How To Channel Your Business Ambition
Leadership Workshop (10 of 12) - Start with Yourself
Leading at Light Speed is a powerful leadership book for businesses, public agencies, and nonprofits revealing the 10 specific ways an organization must act and behave to build trust, spark innovation, and create a high-performing organization.
The Ambition Paradox is a concept in Leading at Light Speed described in Chapter 9 along with three other Leadership Paradoxes. You must purchase the book in order to read all four.
True leaders are ambitious – but their ambitions are in service to something greater than themselves. Martin Luther King, Jr., Jimmy Carter, Cesar Chavez, Barack Obama - these were ambitious men who knew what to sacrifice for the good of the cause. Renowned management consultant Peter Drucker describes it as a dedication to the fundamental needs of the organization. When Louis Gerstner took over at IBM, he saw the need for far greater customer focus. Jack Welch, when he took the reins at General Electric, saw that the company needed to narrow its focus to businesses that were at the very top of its marketplace. When Darwin Smith took over at Kimberly-Clark, he saw the need to sell the mills and focus on the paper products business. Let it not be said that these were not men of ambition. But the important thing is that each of the men felt they had truly identified what the organization needed from them. No one told Gerstner or Welch or Smith to do these things. Each man had the drive to accomplish what needed to be done. Nevertheless, these were the essentials.

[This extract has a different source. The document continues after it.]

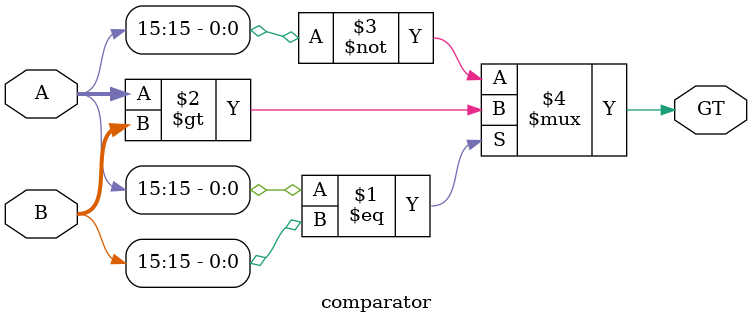
<source format=sv>
module comparator(input [15:0]A,B,output GT);
  assign#611 GT = (A[15]==B[15])? (A>B) : ~A[15];
endmodule

</source>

Leaders master the fine line between self-serving ambition and selfless ambition. What it comes down to in the end is that successful leaders are those who do not allow themselves to be put off by potential challenges and personal upset to the extent that they lose the drive to accomplish what is needed for the good of the organization. So when faced with the ambition paradox, ask yourself: “Am I willing to suffer some personal loss – even up to losing my comfortable way of life or my job – in order to do what’s right?” If the answer is yes, then you’ve found the path through the ambition paradox.